We developed our preeclampsia biomarkers and are now in the long process of second stage validation with the improved cohort. We then used the SCOPE biobank to see if we could exploit the metabolomic technology to discover biomarkers predictive of other adverse outcomes in maternal medicine.
We had worked on preeclampsia and fetal growth restriction, but we really wanted to see if we could tackle pre-term birth for a variety of reasons. There is no treatment for this, but if we could screen and detect women who were higher risk, we could offer a different care pathway, and we wouldn’t risk delivering babies in units that weren’t able to take care of premature infants. It would also allow us to focus our research efforts on that high-risk cohort. So, for the past two or three years we’ve been working with Waters on a discovery program looking for biomarkers of pre-term birth. Firstly, in the SCOPE biobank, but in the next year or so we’ll move into an improved study to carry out validations.
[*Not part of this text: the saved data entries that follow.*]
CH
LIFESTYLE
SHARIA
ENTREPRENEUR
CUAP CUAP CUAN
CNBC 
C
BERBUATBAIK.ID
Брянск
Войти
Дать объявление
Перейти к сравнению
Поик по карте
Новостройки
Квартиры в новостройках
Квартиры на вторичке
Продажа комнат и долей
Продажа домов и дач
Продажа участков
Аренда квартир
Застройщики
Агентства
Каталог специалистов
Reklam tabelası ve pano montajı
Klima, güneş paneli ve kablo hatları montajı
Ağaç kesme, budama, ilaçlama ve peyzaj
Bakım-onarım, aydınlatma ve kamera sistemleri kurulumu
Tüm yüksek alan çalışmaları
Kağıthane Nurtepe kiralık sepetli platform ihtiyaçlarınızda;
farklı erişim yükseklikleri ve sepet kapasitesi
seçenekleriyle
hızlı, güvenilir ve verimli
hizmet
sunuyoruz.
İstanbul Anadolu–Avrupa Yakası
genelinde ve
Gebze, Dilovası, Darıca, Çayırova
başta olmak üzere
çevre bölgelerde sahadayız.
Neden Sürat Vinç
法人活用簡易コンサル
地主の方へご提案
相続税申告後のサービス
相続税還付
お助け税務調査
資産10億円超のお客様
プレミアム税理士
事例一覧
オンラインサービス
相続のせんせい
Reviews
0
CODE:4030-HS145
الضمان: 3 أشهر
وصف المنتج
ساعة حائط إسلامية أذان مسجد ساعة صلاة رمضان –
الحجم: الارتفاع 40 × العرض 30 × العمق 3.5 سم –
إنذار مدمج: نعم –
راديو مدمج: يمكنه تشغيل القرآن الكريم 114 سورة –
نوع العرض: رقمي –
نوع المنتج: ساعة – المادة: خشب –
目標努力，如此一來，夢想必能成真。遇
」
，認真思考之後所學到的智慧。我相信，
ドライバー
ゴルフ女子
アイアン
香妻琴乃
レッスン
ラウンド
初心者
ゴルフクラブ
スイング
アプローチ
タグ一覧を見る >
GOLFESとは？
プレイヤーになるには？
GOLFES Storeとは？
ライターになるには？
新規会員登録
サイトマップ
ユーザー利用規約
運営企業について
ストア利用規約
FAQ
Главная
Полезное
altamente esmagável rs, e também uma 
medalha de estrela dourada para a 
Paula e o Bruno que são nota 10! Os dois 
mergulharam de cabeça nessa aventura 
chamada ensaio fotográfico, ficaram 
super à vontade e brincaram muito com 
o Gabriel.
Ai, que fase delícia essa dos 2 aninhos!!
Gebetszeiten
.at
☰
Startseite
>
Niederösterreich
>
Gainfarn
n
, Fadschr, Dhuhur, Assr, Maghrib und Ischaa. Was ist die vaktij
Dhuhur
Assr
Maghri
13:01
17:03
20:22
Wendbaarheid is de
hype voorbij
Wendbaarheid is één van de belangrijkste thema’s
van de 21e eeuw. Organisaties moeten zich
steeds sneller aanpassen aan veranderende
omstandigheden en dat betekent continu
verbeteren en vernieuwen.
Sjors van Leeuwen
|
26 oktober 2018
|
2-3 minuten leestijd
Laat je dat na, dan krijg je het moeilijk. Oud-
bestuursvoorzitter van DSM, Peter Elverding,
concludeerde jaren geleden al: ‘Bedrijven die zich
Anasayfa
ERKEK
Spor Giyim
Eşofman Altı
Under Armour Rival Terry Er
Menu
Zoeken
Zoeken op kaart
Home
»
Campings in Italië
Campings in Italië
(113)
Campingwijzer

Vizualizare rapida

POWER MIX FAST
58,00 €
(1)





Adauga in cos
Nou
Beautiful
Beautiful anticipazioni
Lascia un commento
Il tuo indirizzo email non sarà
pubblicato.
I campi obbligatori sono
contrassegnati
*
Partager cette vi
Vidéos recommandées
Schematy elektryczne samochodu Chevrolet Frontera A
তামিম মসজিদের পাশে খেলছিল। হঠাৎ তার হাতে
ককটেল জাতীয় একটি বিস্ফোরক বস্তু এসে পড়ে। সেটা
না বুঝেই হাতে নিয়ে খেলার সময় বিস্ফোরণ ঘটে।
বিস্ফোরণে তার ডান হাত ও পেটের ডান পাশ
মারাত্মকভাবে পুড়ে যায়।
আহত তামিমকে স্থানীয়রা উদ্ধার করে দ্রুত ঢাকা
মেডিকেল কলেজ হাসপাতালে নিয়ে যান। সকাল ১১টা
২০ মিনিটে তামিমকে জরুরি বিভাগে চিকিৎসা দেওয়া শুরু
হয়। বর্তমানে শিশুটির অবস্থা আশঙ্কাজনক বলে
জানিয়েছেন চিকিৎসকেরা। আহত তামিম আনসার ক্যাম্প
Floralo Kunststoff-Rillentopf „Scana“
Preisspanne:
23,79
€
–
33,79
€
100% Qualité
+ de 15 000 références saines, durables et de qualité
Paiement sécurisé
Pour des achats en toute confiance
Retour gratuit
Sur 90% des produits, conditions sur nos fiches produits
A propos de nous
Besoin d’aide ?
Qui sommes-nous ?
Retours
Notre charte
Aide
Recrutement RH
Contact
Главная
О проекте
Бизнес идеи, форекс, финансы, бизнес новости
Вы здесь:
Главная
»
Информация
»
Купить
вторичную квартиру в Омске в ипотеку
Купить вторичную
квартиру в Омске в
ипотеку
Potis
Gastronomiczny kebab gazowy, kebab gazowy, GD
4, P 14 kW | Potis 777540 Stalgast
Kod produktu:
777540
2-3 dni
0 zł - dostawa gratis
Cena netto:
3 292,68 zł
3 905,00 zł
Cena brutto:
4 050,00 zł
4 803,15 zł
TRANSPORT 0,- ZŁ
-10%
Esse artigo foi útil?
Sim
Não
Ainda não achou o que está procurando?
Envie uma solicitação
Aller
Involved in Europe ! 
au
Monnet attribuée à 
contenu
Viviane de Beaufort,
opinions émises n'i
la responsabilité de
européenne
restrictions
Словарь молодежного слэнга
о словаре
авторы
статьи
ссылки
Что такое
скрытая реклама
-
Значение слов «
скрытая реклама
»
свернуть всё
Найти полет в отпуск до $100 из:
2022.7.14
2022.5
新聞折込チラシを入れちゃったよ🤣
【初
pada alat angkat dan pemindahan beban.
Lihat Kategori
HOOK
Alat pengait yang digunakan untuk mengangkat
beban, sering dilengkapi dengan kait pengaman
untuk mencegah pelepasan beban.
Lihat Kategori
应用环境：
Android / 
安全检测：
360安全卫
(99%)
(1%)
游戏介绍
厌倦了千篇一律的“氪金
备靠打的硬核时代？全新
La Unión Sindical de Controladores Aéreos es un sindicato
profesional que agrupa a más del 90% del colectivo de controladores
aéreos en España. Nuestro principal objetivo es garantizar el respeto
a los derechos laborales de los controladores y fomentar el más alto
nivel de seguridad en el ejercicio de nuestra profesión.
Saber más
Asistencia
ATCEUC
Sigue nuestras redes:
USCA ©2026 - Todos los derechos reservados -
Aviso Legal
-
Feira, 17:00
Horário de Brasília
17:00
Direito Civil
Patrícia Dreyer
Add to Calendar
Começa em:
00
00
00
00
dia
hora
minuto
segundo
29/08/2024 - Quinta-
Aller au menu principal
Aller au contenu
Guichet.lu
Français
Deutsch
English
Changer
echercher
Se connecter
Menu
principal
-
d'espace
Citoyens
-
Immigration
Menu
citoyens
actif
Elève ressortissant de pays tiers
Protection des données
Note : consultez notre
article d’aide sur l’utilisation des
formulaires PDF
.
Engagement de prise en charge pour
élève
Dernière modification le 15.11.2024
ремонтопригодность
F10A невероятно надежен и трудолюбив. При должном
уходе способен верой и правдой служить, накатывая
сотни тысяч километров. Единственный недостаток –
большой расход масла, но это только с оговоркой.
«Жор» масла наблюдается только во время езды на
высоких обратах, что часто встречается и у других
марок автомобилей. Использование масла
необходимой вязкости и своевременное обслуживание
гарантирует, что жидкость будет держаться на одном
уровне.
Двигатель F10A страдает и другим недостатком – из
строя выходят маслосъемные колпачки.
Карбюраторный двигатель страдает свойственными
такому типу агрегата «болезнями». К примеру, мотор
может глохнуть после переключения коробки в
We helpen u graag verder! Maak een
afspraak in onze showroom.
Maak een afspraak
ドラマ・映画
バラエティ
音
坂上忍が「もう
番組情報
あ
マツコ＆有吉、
SS: Which Waters technology systems are using?
We have two Waters platforms that we’ve accessed through our partnership and I have to say they are a fantastic company to work with. They are extremely patient, they are incredibly responsive, they work hand in glove with our scientists, they have their own in-house scientists and they’ve formed a very close partnership.
We do a lot of our discovery work on the Waters Synapt G2 si HDMS (High Definition Mass Spectrometry) platform. That’s a very sensitive LC-MS based platform that we use for untargeted work. We also have a XEVOTM TQ MS for targeted validation, they are the two main platforms that we use.
I can’t really speak for Waters, but from our perspective it has been an extremely productive and very fruitful collaboration. But also, it’s a true collaboration. A lot of industries just come and dump expensive equipment on scientists and come back in two or three years later and look at the data. But Waters has incredible scientific expertise on their staff, their knowledge of their platform capabilities, their willingness to push the boundaries and work collaboratively with the scientists and to extend their software offerings, their hardware capabilities, their mass spec platform, it is just a joy! It’s a true partnership and we feel very lucky to have them involved in the center.
SS: What is the future of your research?
We’re at a very exciting stage, we’ve got some very novel biomarkers that are highly predictive for pre-term birth, but interestingly, we’re also learning a little bit more about the etiology. Babies are born pre-term for all sorts of reasons, and most of the time we don’t understand what those reasons are or why it’s happened. But it’s probably not the same pathway in every case. Looking at the metabolomic fingerprints of women affected by pre-term birth in early pregnancy and at a time just before they labor, we are getting great insights into the metabolomic pathways that have gone astray. In time, hopefully, it will open up the option of developing new drug targets.